Je me souviens d'un quiproquo avec des Allemands. Je tenais la caisse d'une manifestation culturelle à la mairie de Chinon, que Maï connait parfaitement maintenant. Je tenais cette caisse en bas du grand escalier en bois (tu situes ?) et l'expo avait lieu dans la salle en haut de l'escalier (devenue depuis la salle des mariages). Ils refusaient de payer sans connaitre le contenu de l'expo..... Et je leur parle en allemand en employant le pronom "Sie" qui est le vouvoiement (ou voussoiement), le même que pour la 3è personne du pluriel. J'ai voulu lui demander de patienter, que j'aille chercher une personne responsable.
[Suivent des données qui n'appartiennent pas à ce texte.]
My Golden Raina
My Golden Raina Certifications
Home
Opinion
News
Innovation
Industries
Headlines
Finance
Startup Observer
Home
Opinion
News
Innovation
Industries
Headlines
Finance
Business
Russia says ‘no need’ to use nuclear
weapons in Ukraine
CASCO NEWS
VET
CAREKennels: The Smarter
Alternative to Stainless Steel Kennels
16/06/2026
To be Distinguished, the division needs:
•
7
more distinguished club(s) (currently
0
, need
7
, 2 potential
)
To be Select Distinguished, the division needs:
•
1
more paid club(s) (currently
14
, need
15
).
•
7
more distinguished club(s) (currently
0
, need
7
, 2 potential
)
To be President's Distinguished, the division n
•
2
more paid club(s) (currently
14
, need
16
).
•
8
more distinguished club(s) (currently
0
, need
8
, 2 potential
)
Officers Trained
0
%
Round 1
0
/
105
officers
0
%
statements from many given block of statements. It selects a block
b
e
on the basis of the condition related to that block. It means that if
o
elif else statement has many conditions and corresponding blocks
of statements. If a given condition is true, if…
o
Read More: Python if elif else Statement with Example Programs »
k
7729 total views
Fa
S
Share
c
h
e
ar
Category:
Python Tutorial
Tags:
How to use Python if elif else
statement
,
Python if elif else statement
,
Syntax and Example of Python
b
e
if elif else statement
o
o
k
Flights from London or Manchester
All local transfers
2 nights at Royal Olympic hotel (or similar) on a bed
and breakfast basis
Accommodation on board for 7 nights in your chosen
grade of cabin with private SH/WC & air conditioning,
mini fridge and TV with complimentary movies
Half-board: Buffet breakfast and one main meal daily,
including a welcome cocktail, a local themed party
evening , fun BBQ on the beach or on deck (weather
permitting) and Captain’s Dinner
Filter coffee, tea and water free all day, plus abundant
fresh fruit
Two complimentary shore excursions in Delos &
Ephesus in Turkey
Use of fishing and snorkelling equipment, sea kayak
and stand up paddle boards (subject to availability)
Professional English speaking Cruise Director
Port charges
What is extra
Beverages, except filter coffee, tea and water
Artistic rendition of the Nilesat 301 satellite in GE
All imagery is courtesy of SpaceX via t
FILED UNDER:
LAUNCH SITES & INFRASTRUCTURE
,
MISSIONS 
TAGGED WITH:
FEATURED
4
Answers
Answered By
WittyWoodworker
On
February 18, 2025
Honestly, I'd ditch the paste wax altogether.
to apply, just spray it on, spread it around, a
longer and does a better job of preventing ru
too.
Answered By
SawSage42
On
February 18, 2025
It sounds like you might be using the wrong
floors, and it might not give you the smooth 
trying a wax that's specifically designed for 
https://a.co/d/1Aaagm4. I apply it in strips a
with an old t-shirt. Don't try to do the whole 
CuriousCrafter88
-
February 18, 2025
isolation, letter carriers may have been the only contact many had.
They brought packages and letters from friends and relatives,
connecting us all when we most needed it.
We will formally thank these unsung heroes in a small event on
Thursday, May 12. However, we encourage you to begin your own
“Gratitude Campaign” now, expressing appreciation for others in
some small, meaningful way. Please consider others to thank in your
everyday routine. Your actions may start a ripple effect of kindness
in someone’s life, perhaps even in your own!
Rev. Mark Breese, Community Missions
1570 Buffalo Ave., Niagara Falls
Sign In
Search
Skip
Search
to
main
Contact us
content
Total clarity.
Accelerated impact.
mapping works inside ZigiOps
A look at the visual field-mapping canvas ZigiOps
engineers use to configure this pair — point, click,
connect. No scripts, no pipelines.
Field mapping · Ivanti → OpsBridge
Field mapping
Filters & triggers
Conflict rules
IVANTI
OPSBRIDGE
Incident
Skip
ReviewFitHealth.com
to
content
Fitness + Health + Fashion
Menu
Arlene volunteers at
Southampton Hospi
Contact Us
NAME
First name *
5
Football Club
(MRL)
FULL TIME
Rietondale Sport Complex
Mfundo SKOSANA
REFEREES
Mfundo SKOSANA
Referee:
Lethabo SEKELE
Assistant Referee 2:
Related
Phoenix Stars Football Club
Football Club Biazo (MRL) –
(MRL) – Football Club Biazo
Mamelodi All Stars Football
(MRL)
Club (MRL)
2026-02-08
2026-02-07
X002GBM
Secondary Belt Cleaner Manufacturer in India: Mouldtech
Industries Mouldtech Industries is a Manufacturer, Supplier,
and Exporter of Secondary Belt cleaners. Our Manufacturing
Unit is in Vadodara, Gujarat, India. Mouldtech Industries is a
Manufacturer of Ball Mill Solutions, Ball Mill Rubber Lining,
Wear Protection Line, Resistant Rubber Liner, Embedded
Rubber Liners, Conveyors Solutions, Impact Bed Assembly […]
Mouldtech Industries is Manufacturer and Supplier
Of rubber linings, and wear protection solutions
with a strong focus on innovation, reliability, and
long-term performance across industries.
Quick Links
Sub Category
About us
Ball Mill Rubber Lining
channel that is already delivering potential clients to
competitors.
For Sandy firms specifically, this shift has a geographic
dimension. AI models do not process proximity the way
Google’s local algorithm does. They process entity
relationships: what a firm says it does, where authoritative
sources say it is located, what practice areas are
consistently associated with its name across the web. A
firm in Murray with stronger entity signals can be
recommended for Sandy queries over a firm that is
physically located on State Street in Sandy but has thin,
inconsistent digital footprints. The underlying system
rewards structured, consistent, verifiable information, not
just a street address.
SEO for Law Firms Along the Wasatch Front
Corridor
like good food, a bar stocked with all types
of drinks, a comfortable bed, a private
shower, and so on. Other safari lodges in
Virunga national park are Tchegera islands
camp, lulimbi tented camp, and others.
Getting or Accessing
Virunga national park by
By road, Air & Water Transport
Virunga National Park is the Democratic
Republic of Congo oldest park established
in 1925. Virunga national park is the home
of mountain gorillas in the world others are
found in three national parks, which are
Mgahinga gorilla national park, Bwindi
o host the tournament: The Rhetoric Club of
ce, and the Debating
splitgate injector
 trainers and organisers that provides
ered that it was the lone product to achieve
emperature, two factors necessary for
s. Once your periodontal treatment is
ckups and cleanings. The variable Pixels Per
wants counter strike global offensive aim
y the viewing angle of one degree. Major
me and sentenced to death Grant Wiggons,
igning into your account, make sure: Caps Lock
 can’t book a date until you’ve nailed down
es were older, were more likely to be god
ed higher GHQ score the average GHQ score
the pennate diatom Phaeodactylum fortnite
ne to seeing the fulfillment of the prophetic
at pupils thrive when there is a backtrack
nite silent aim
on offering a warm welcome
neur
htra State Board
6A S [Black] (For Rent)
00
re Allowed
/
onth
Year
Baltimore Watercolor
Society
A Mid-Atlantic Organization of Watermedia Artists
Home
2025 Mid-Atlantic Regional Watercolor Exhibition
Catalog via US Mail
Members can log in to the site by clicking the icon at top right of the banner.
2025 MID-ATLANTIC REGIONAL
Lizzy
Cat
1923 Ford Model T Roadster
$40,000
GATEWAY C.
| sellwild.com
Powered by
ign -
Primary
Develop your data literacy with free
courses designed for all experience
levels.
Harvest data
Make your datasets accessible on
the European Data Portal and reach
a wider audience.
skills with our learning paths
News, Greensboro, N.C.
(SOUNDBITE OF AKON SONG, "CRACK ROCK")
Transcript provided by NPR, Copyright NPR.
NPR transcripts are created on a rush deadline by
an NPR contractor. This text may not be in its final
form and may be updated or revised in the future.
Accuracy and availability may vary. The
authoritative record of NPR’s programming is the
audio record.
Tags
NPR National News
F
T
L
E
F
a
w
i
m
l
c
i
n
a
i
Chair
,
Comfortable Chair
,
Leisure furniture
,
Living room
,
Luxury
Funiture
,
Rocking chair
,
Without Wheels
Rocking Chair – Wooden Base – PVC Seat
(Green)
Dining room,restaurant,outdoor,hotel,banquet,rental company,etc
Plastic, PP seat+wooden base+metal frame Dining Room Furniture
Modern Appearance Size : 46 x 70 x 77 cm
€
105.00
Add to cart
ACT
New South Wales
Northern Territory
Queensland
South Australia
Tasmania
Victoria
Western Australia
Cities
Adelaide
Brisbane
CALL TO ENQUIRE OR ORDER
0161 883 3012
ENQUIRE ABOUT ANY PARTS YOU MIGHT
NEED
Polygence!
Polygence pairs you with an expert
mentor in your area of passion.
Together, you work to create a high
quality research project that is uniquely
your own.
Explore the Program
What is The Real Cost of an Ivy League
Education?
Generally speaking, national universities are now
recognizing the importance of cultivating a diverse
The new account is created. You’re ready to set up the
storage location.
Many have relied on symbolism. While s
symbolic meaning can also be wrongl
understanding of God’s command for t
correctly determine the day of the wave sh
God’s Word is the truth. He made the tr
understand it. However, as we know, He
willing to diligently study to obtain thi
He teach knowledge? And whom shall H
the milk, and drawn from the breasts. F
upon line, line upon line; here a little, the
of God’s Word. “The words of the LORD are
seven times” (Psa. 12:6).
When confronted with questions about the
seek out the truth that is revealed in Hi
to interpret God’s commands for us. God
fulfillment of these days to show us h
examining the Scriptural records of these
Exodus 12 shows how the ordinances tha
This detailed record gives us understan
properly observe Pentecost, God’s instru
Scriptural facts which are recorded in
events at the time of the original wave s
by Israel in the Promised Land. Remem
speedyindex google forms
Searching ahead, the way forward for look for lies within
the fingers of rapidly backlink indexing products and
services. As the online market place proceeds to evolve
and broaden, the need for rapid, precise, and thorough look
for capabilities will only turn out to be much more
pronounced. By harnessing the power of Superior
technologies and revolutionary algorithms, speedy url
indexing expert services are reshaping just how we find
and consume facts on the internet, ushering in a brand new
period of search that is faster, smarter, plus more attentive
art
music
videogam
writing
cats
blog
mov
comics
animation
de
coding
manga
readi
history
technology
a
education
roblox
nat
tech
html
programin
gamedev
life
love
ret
Et plus je lui disais Sie/vous plus ils comprenaient sie/ils !!!! Grrr "Vous patientez s'il vous plait." "Oui mais je fiche qu'ils attendent moi je veux monter !!" grrrrrr
Finalement les plus tranquilles avec le vouvoiement sont les anglophones non ? A moins que les sourds les dépassent....

Flam' a dit…

Un peu de mauvaise foi tes Allemands, Leti! Ca me parait dingue qu'ils ne t'aient pas compris...

Léti a dit…

Ouais Flam' ça veut dire que la mauvaise foi n'est pas uniquement française !? et moi qui suis toujours si claire quand je communique ... comprends pas ;-)

Krishna a dit…

En khmer, c'est la même chose. D'ailleurs au Cambodge, je me faisais passer pour un extra-terrestre en disant "je/moi" à tout va. Quand on s'adresse à quelqu'un, on parle de soi à la 3ème personne et on s'adresse à lui à la 3ème personne.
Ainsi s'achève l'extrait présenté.